Quality Requirements
- Resolution ≥ 720p. Low-resolution videos (< 720p) must have clear facial images;
- Child's face unobstructed, close-up, neutral expression or small movements, for easy facial feature extractio;
- Early childhood (e.g., 6 months-3 years) videos preferred;
Note :Some social platforms support photo-and-text format content besides videos. We include this in video selection, using the same criteria.

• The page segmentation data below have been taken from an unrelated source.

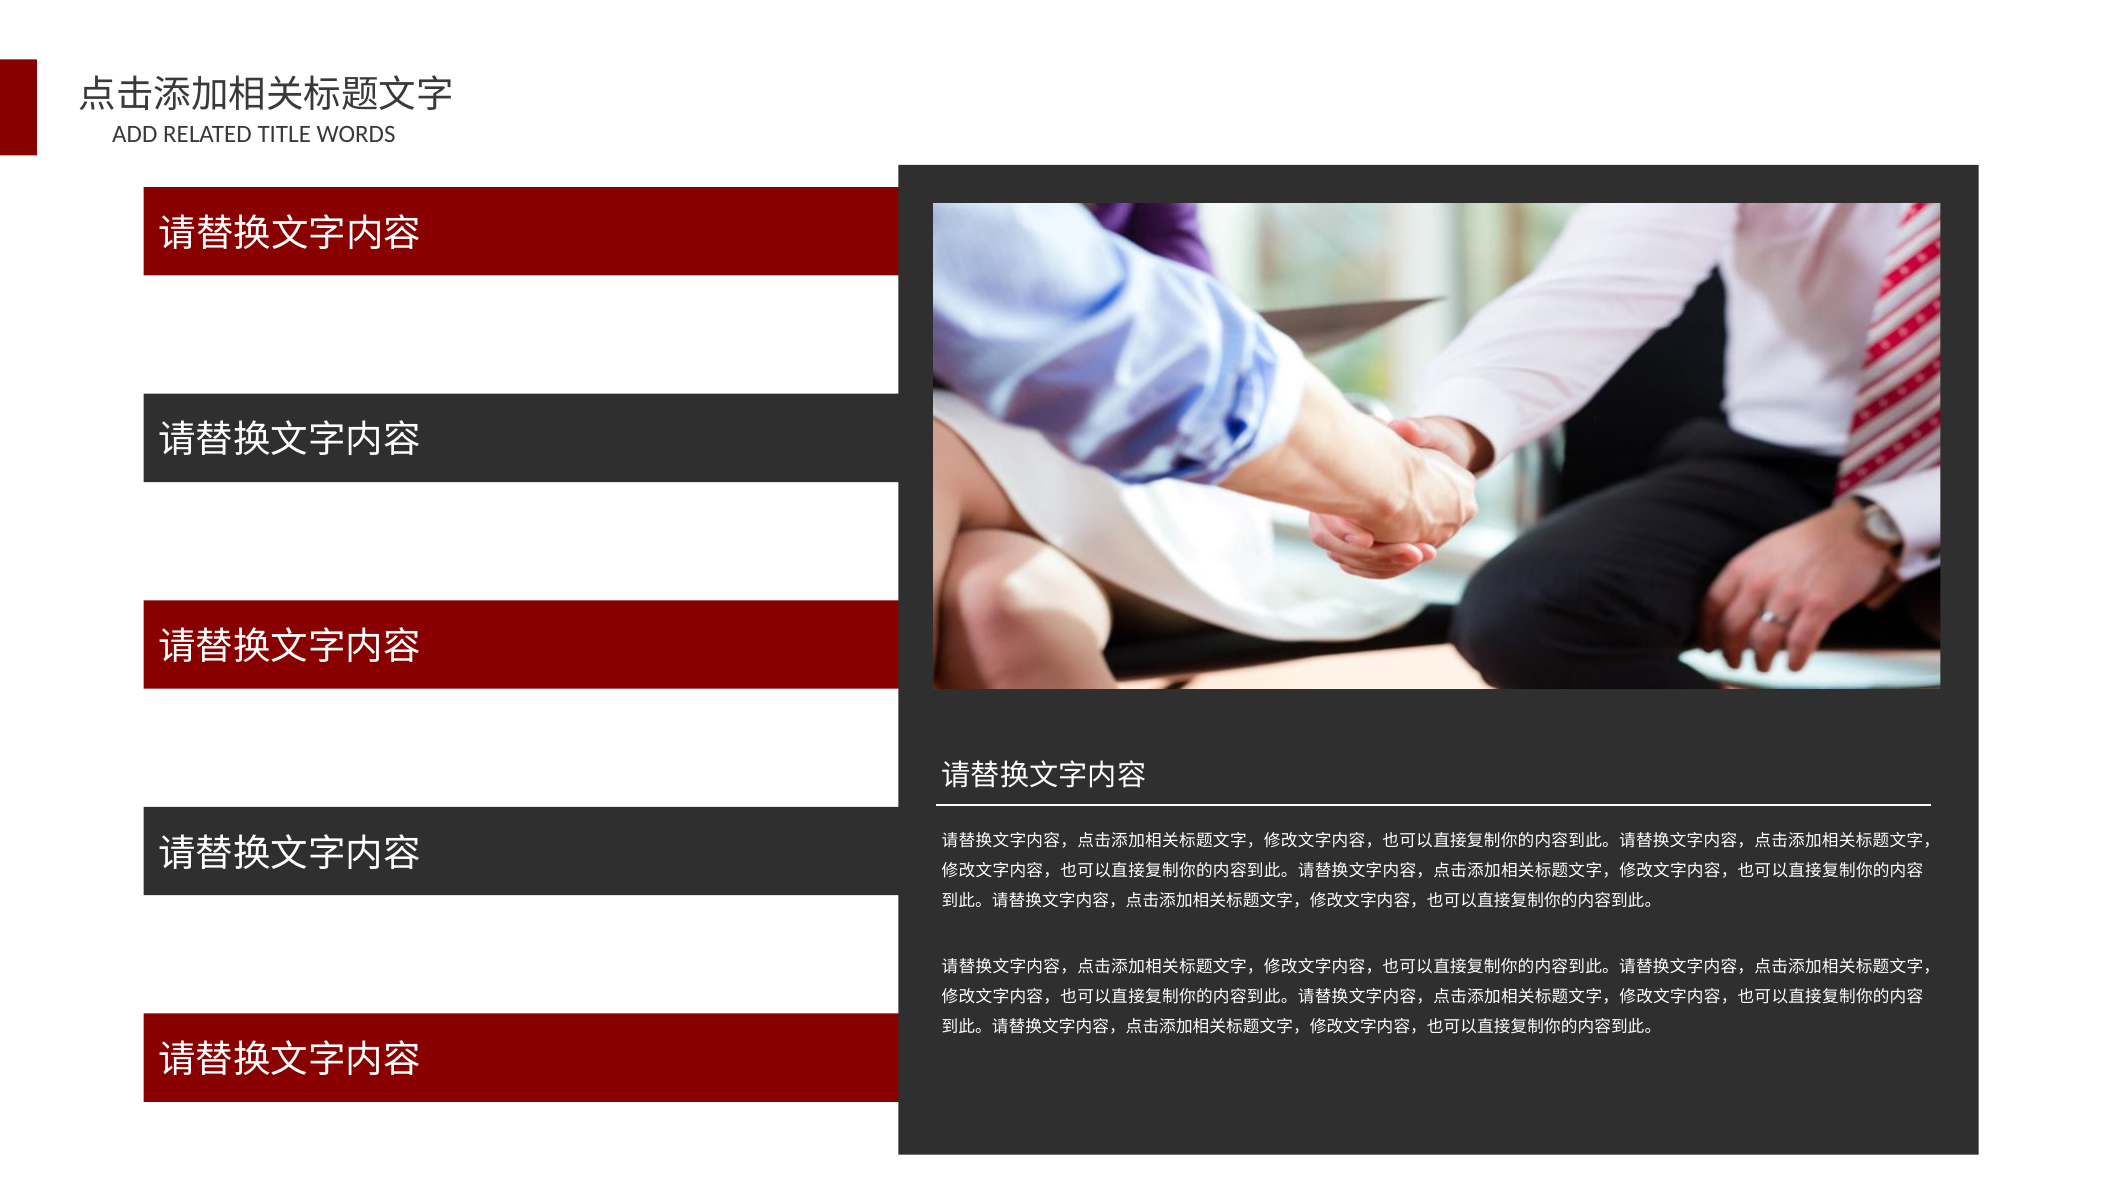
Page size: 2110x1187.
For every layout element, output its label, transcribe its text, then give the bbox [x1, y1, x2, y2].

text_box 请替换文字内容 [925, 748, 1231, 807]
text_box ADD RELATED TITLE WORDS [96, 109, 413, 156]
text_box [897, 164, 1980, 1156]
text_box 请替换文字内容 [143, 806, 897, 896]
text_box 点击添加相关标题文字 [62, 61, 470, 123]
text_box 请替换文字内容，点击添加相关标题文字，修改文字内容，也可以直接复制你的内容到此。请替换文字内容，点击添加相关标题文字，修改文字内容，也可以直接复制你的内容到此。请替换文字内容，点击添加相关标题文字，修改文字内容，也可以直接复制你的内容到此。请替换文字内容，点击添加相关标题文字，修改文字内容，也可以直接复制你的内容到此。 [925, 812, 1941, 916]
text_box 请替换文字内容 [143, 393, 897, 483]
text_box [932, 202, 1942, 690]
text_box 请替换文字内容 [143, 186, 897, 276]
text_box 请替换文字内容，点击添加相关标题文字，修改文字内容，也可以直接复制你的内容到此。请替换文字内容，点击添加相关标题文字，修改文字内容，也可以直接复制你的内容到此。请替换文字内容，点击添加相关标题文字，修改文字内容，也可以直接复制你的内容到此。请替换文字内容，点击添加相关标题文字，修改文字内容，也可以直接复制你的内容到此。 [925, 937, 1941, 1042]
text_box 请替换文字内容 [143, 599, 897, 690]
text_box 请替换文字内容 [143, 1012, 897, 1103]
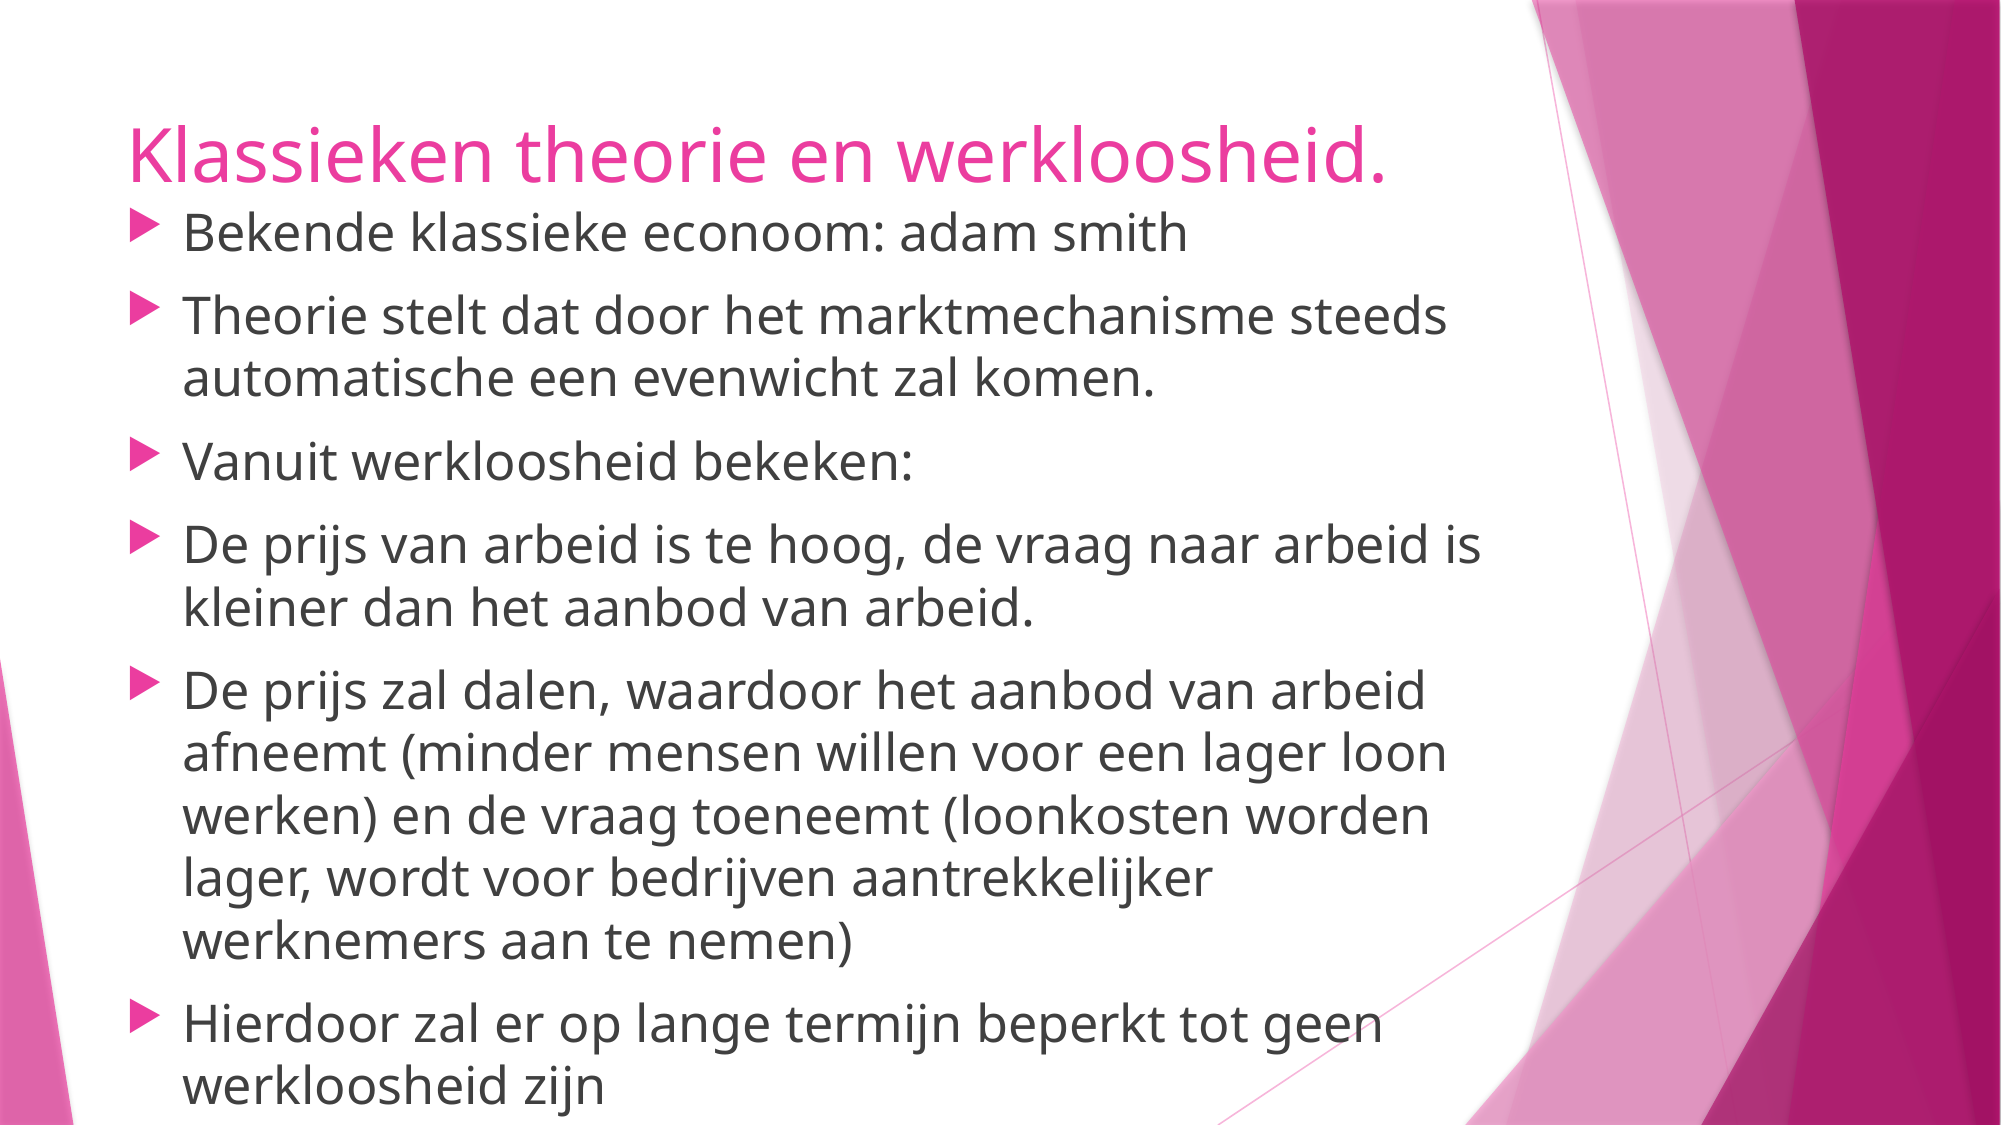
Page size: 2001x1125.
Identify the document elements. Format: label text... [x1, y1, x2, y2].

title Klassieken theorie en werkloosheid. [111, 99, 1522, 191]
list Bekende klassieke econoom: adam smith Theorie stelt dat door het marktmechanisme steeds automatische een evenwicht zal komen. Vanuit werkloosheid bekeken: De prijs van arbeid is te hoog, de vraag naar arbeid is kleiner dan het aanbod van arbeid. De prijs zal dalen, waardoor het aanbod van arbeid afneemt (minder mensen willen voor een lager loon werken) en de vraag toeneemt (loonkosten worden lager, wordt voor bedrijven aantrekkelijker werknemers aan te nemen) Hierdoor zal er op lange termijn beperkt tot geen werkloosheid zijn [111, 191, 1522, 958]
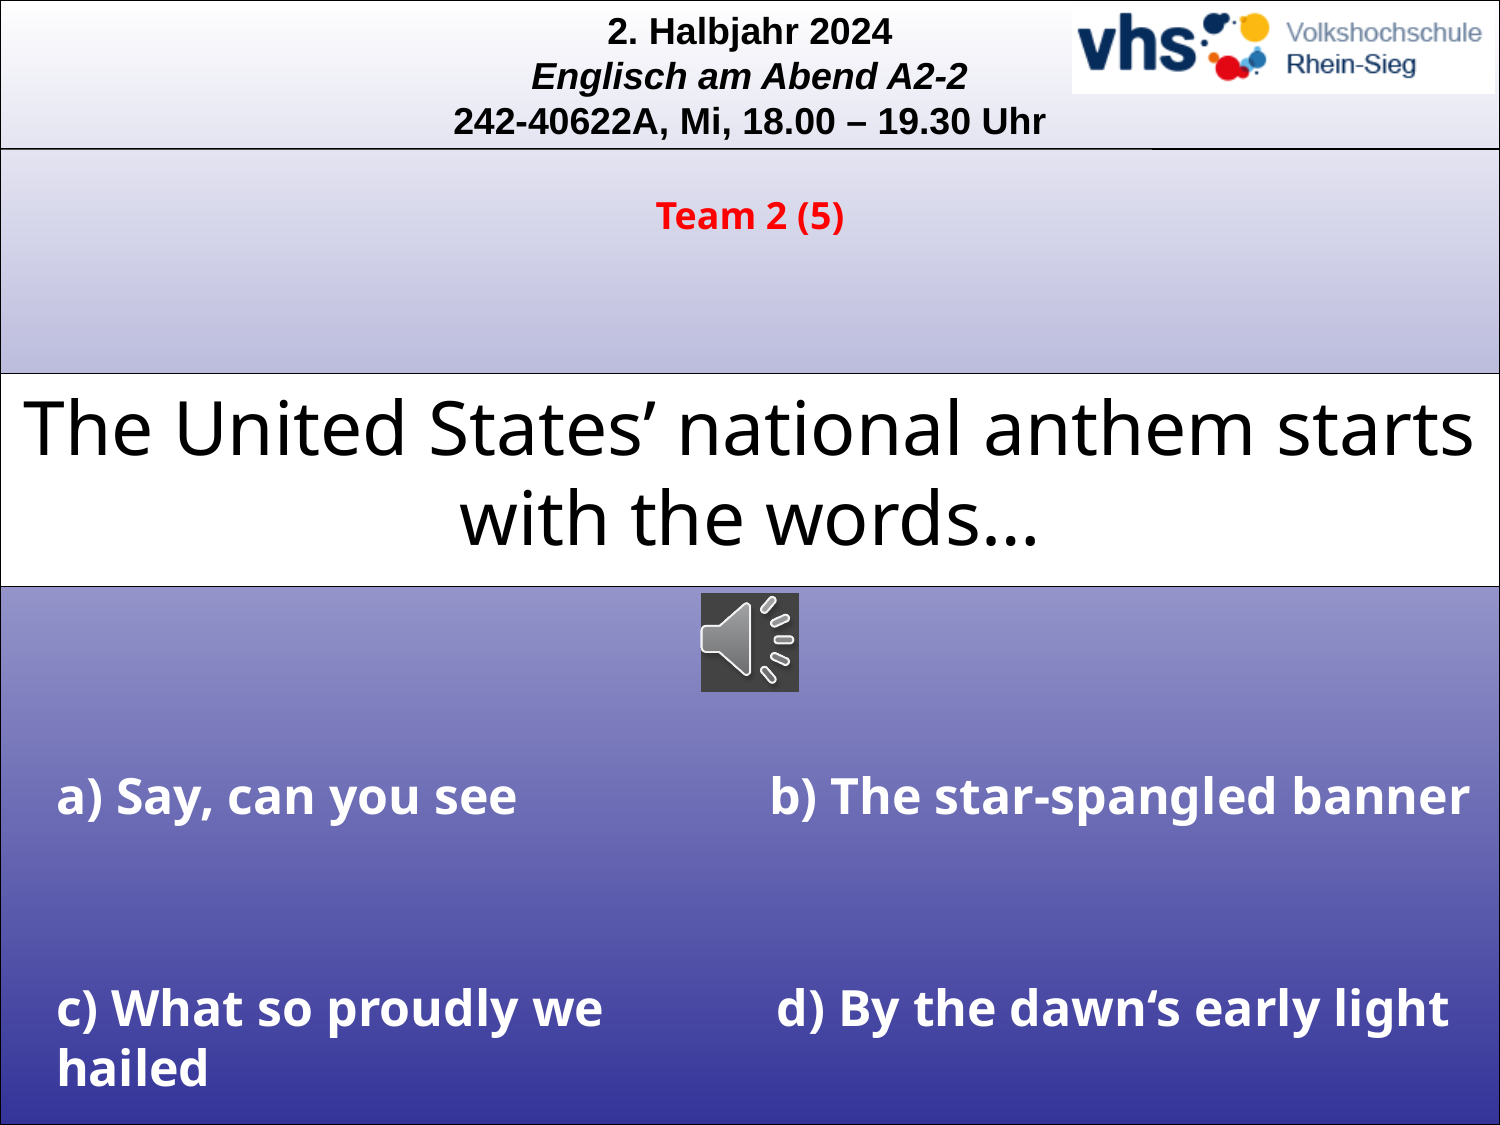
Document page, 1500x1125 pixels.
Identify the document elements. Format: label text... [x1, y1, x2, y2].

text_box b) The star-spangled banner [754, 756, 1500, 832]
text_box c) What so proudly we hailed [41, 969, 680, 1105]
title The United States’ national anthem starts with the words… [0, 373, 1500, 587]
picture [1072, 7, 1495, 94]
text_box d) By the dawn‘s early light [761, 969, 1500, 1045]
picture [699, 592, 801, 693]
text_box Team 2 (5) [0, 184, 1500, 245]
text_box a) Say, can you see [41, 756, 739, 832]
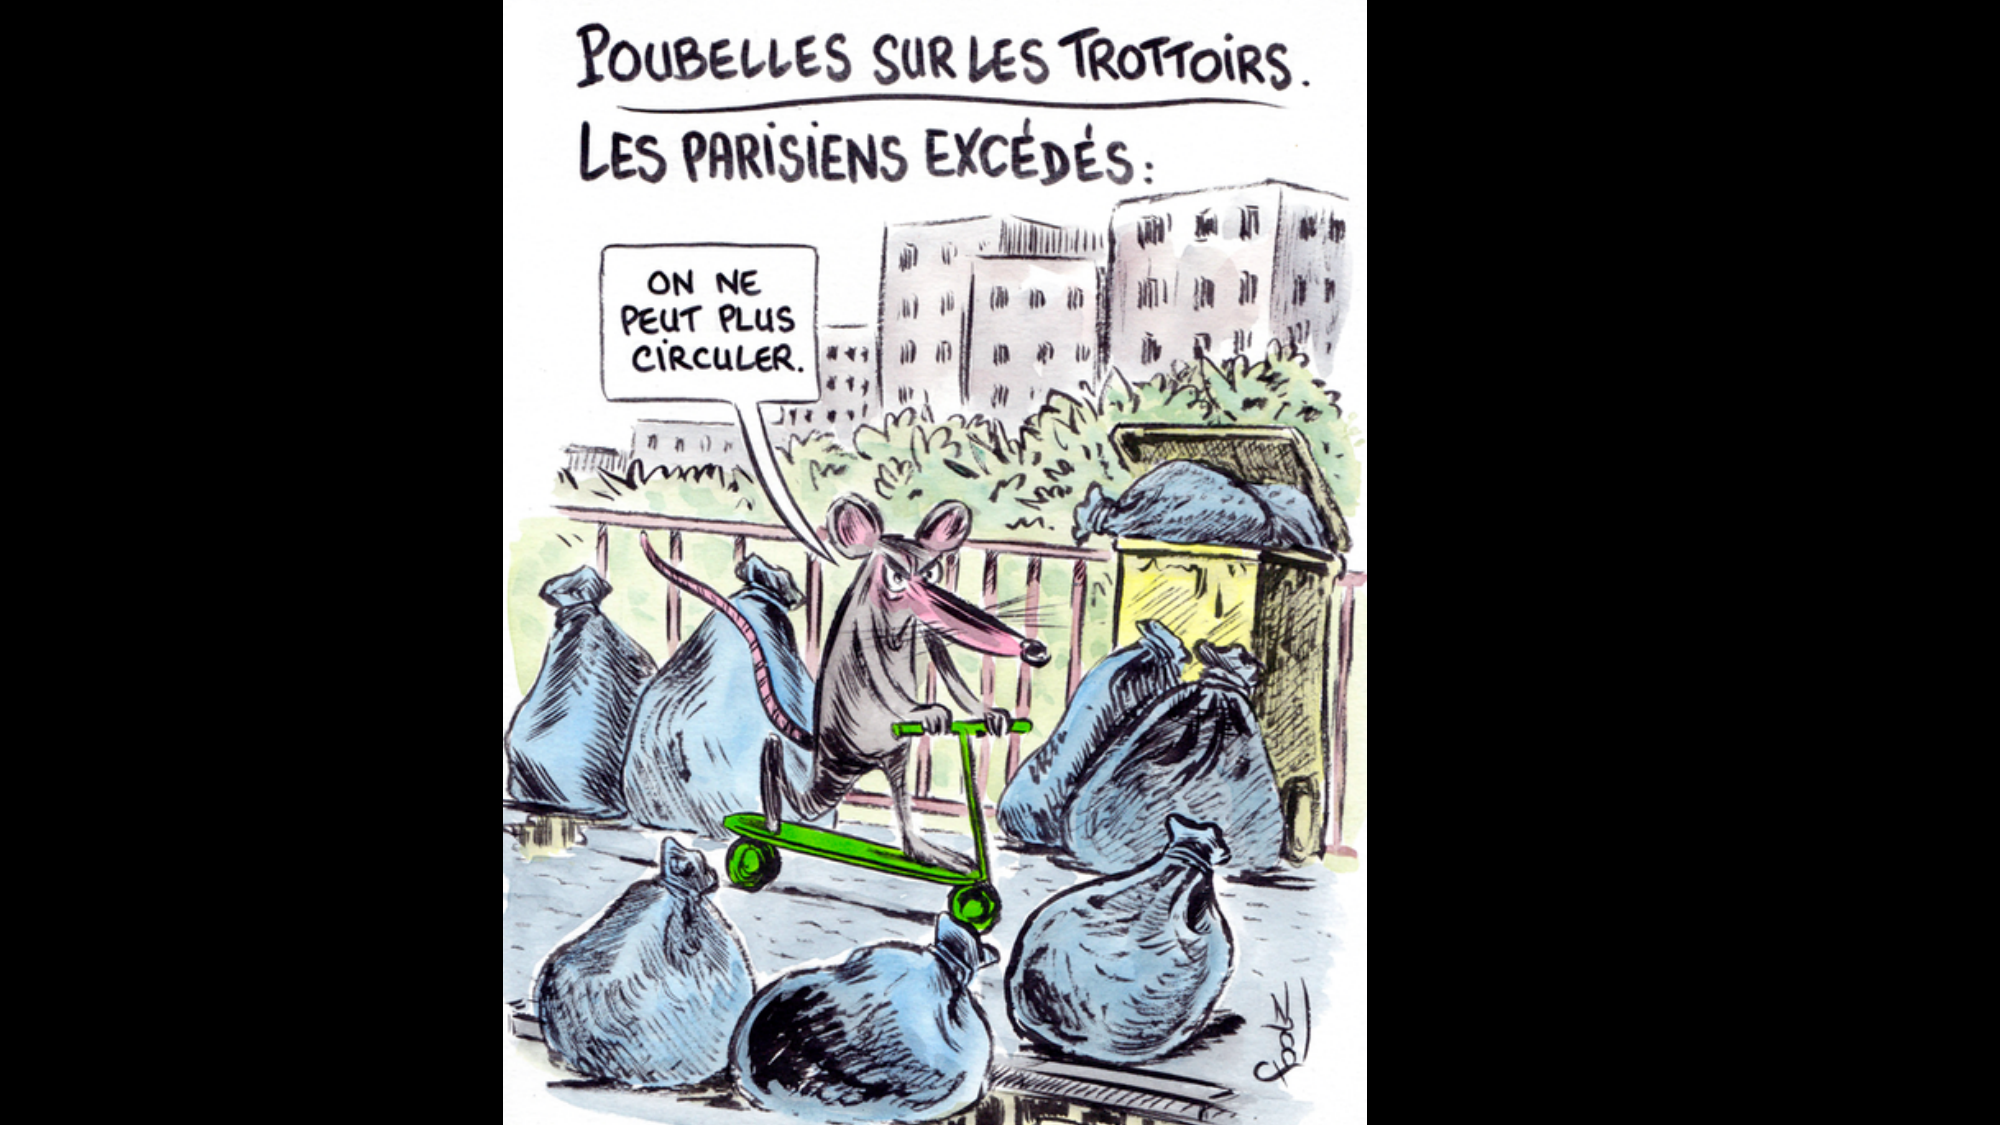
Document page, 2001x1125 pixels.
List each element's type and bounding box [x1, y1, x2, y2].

list [503, 0, 1367, 1125]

Facial Image Cropping Standards
Quantity
Only 1 optimal facial image per child.
Technical Requirements
- Full face (including ears), no shadows/obstructions;
- Facial yaw ≤ 40° (OpenFace tool's optimal recognition range);
- Neutral expression preferred, avoid exaggerated actions (e.g., laughing, crying), maintain original facial structure.
Video Formats
Bilibili, Douyin, Quick Worker, Watermelon Video: MP4 format;
Tencent Video: QLV forma;
Youku Video: KUX format.
Dataset Structure and Usage
Facial Image Naming Rule
Example:2-1-3-4
First Digit: Platform Number (1 = Bilibili, 2 = Douyin, 3 = Quick Worker, 4 = Tencent Video, 5 = Watermelon Video, 6 = Youku Video, 7 = Rednote);
Second Digit: User Sequence Number within Platform;
Third Digit Z: Video Sequence Number of the User;
Fourth Digit W: Facial Image Sequence Number within the Video.
Application Scenarios
Behavioral Analysis: Analyze autistic children's social interaction patterns by combining video timestamps.
AI Model Training: Train classification models using facial features (e.g., AU action units) extracted by OpenFace.
Cross-modal Research: Link facial features with voice and limb movement data.